IV). Visceral leishmaniasis. Parasitological diagnosis may be made by microscopy, culture or PCR. Appropriate specimens include [30,32,33]: Splenic aspirate: this has the highest sensitivity, but should only be performed by a practitioner trained in the technique; It is strongly recommended to liaise with the local tropical disease and parasitology service before taking specimens. Some transport media (e.g. those with antifungal agents) may inhibit leishmania culture so specimen transport should be discussed with the laboratory. Histological diagnosis may be made on biopsy of bone marrow, lymph node, liver, skin or other tissue. Serological tests include the direct agglutination test and ELISA to detect antibodies to recombinant K39 antigen (rK39). The sensitivity of both may be reduced in HIV/Leishmania coinfection [32] due to low levels of antibody in HIV-seropositive individuals [34]. Cutaneous leishmaniasis. Parasitological or histological diagnosis (preferably both) may be made from a skin biopsy [32].

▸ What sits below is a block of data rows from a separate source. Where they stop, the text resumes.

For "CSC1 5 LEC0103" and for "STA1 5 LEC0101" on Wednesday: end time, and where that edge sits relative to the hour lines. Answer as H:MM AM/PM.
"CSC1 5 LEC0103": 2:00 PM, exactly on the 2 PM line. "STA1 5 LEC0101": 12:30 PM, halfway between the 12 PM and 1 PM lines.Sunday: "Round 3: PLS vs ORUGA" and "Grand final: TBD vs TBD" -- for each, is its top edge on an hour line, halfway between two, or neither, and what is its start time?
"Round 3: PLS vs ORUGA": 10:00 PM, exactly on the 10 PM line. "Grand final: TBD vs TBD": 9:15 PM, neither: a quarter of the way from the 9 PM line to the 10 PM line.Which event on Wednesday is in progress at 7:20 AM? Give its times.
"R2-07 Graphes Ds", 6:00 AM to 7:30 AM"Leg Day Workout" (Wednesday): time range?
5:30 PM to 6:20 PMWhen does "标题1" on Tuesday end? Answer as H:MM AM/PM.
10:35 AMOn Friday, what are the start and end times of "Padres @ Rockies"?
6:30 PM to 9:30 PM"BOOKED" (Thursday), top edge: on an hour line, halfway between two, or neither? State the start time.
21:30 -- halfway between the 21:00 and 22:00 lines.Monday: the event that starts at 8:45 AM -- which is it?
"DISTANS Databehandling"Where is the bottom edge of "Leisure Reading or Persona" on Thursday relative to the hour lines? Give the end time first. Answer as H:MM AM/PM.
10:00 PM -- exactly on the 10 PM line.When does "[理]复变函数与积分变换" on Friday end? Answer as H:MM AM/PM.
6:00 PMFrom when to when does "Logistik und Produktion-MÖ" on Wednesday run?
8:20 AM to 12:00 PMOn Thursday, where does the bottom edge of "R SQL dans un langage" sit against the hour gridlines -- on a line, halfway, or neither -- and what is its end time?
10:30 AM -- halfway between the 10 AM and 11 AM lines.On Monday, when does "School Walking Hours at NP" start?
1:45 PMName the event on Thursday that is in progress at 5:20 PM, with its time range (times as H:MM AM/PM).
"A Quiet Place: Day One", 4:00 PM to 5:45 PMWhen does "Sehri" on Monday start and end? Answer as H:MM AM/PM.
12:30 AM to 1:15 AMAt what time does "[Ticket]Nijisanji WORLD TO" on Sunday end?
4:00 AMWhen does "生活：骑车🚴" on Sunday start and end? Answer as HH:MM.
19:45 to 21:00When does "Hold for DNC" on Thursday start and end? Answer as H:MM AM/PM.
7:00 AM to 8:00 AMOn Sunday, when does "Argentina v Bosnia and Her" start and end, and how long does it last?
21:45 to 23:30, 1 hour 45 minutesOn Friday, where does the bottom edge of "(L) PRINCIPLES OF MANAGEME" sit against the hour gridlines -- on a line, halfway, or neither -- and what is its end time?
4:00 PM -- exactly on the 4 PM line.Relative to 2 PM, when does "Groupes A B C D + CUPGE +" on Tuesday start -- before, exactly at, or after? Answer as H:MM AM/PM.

parahaemolyticus possesses a full set of the exsACDE regulatory s

parahaemolyticus possesses a full set of the exsACDE regulatory system, which is similar to that of P. aeruginosa and which regulates T3SS1-related gene expression. H-NS is a major component of the bacterial nucleoid and plays a crucial role in global gene regulation in enteric bacteria (Varshavsky et al., 1977; Hulton et al., 1990). H-NS affects the expression of many unrelated genes and several virulence genes in Salmonella learn more enterica serovar Typhimurium, Shigella sp. and Vibrio cholerae (Maurelli & Sansonetti, 1988; Hulton et al., 1990; Tobe et al., 1993; Harrison et al., 1994; O’Byrne & Dorman, 1994;

Nye et al., 2000). Therefore, we examined the possibility that T3SS1 genes are part of the H-NS regulon. As shown in Fig. 3a, the production of VscC1 and VepA proteins in a Δhns strain was considerably increased in both the bacterial pellet and the supernatant compared with that of the WT. A ΔhnsΔexsA mutant strain did not exhibit

increased production of these proteins (Fig. 3b), suggesting that exsA is necessary for overproduction of T3SS1-related proteins via hns gene deletion. We next examined the possibility that H-NS represses exsA expression using an exsA–lacZ transcriptional fusion reporter (Fig. 3c). Transcription of exsA–lacZ was dramatically increased in the hns deletion strain compared with that in the WT. The increase in exsA–lacZ transcription in the hns deletion strain was suppressed by Selleck 5-Fluoracil in trans complementation with the Selleck ZD1839 hns gene. These results

indicate that H-NS represses T3SS1-related gene expression by suppressing exsA gene expression. In summary, we identified VP1701 and VP1702 of V. parahaemolyticus as functional orthologues of P. aeruginosa ExsC and ExsE, respectively. As VP1701 has sequence similarity with its counterpart, it was not difficult to predict its function. Indeed, the production of T3SS1-related proteins was repressed in a Δvp1701 mutant and derepressed by complementation of the vp1701 gene (Fig. 1b and c). Unlike ExsA (VP1699), ExsD (VP1698) and ExsC (VP1701), sequence annotation of the T3SS1 region on the genome of V. parahaemolyticus did not reveal any CDSs predicted to encode the homologue of P. aeruginosa ExsE. However, we found that one hypothetical CDS (VP1702) was encoded next to the vp1701 (exsC) gene. Deletion of the vp1702 gene deregulated the production of T3SS1-related proteins. Furthermore, VP1702 itself was a substrate for the T3SS1 secretion system. These properties of VP1702 of V. parahaemolyticus conform with those of its counterpart in P. aeruginosa. In P. aeruginosa, the coupling of transcription to secretion is mediated by three interacting proteins (ExsC, ExsE and ExsD) that regulate ExsA transcription activity (Yahr & Wolfgang, 2006). Although it is still unknown whether ExsC, ExsE and ExsD of V.